Forse è vero che la vita pesa quanto gli anni e i ricordi che la compongono. Ne sono prova la dolcezza negli occhi di un anziano che osserva un giovane, la risata di uno studente universitario che sente le lamentele di chi frequenta ancora la scuola, la noia di un ragazzino che, obbligato dalla madre a giocare col fratellino, afferma infastidito che non gli piacciono più i giochi da bambini. Il sapore dell’esistenza non è lo stesso, evolve, ed è il tempo il responsabile di mutarne il gusto. Da quando abbiamo studiato i filosofi presocratici, professore, non riesco a fare a meno di pensare al panta rei di Eraclito e a quanto sembra essere stato frainteso: oggi, non è un tutto scorre, ma è un tutti corrono e corrono, qualche volta sembra persino che abbiano una direzione, che sappiano davvero dove stanno andando. Sembra che sia soltanto dopo la morte che ci si accorge che in vita, prima di qualsiasi altra cosa, eravamo persone. Non studenti, professionisti, lavoratori, ma soltanto persone.

Viene così rilasciato l’essere, professore, l’essere di cui la modernità – questa modernità di cui Lei ci spinge a parlare con impeto – spesso si dimentica. Tutto ciò mi ricorda la dinamica del padrone e dello schiavo, affrontata qualche settimana fa. Reputo la soppressione dell’essere la più rischiosa e temibile delle schiavitù, poiché il vero padrone è spesso lo stesso schiavo, che, convinto di essere libero, rinuncia a questa libertà fino a quando la scopre davvero solo nel letto di morte.  È solo quando qualcuno non c’è più che d’improvviso merita la nostra compassione. Sarà perché di fronte alla morte, a quel destino che ci accomuna, noi uomini abbassiamo la testa.

Oh, se solo potessimo realizzare che il nostro errore più grande risiede nella strana convinzione che sia soltanto la fine a renderci uguali! Spesso mi invade un forte desiderio di gridare al mondo che è l’umanità il più prezioso legame possibile, un filo sottile e forte quanto la vita stessa.
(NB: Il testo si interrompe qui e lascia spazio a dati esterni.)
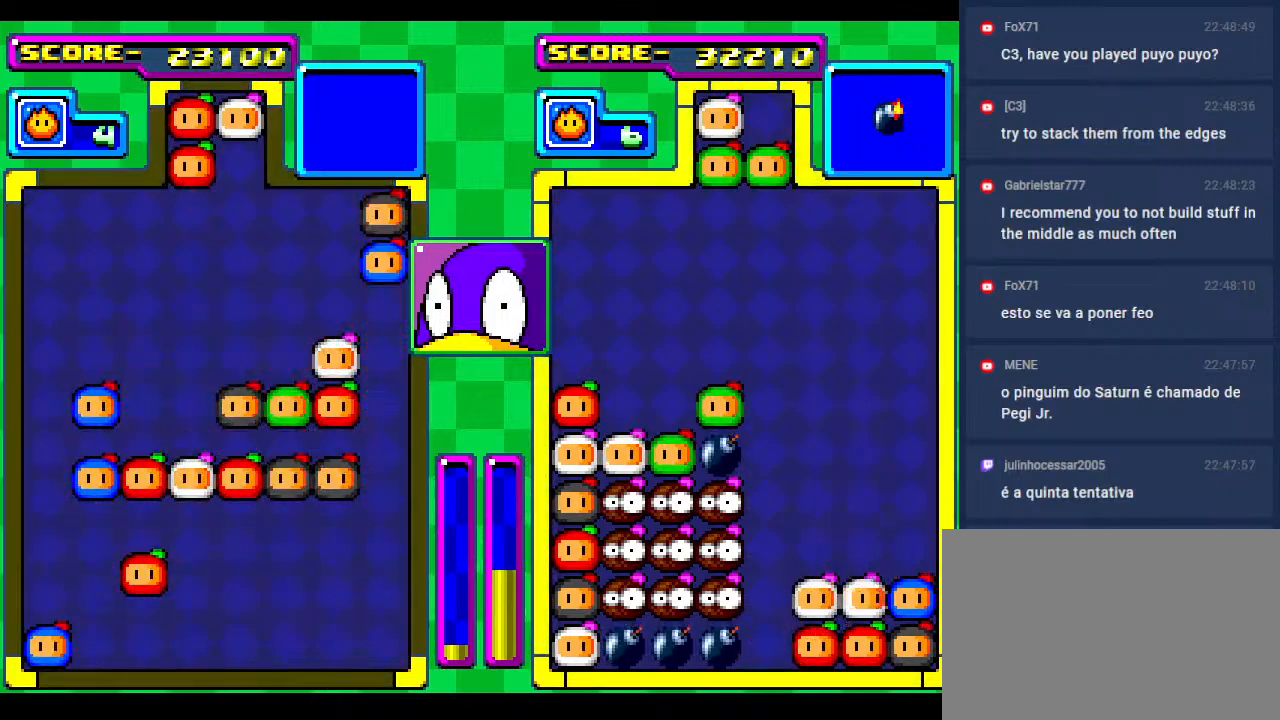
{"buttons": ["DPAD_DOWN"], "events": [[283, "DPAD_DOWN", "up"], [450, "DPAD_DOWN", "down"]]}
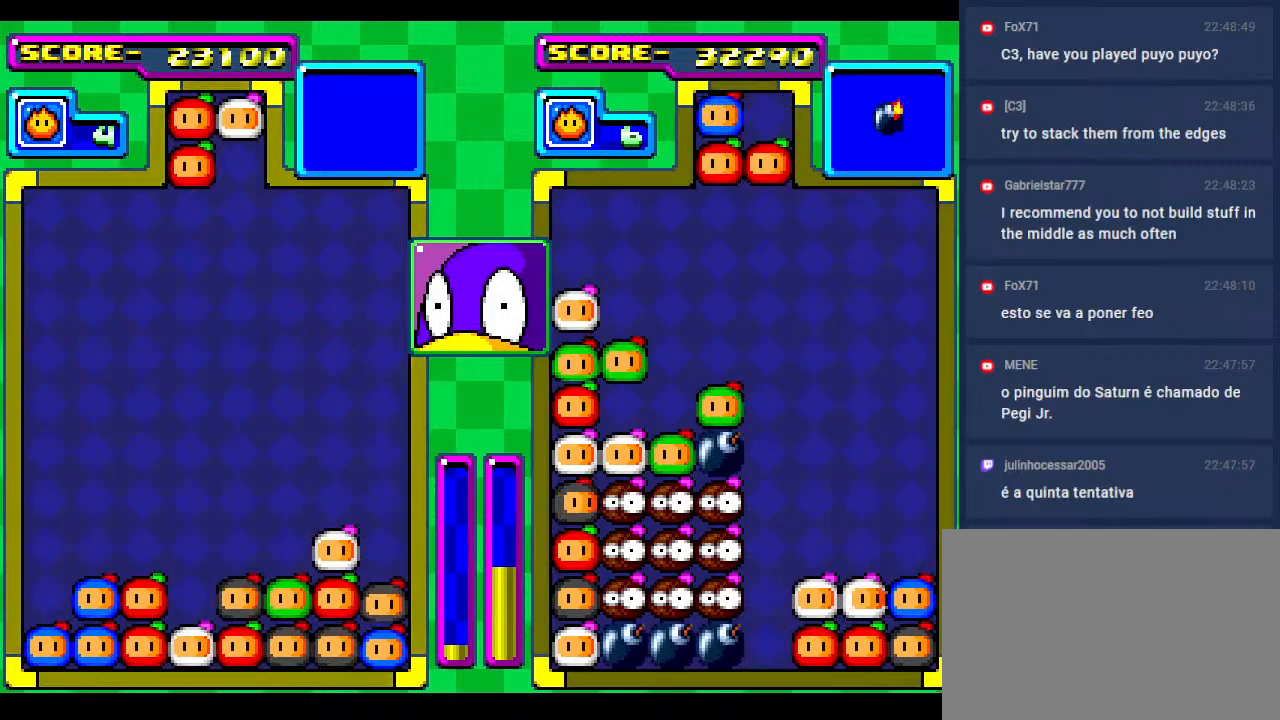
{"buttons": ["DPAD_DOWN"], "events": [[150, "DPAD_DOWN", "up"], [300, "DPAD_DOWN", "down"]]}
Vorrei dire a voce alta che dopotutto non siamo così diversi, che siamo intrecciati come rami fragili di un grande albero invincibile, con radici profonde nella medesima terra. Ma rimane un’utopia. Un’utopia disegnata con i colori della speranza di chi sa ancora sognare, in un mondo dove ci vogliono delusi e rassegnati.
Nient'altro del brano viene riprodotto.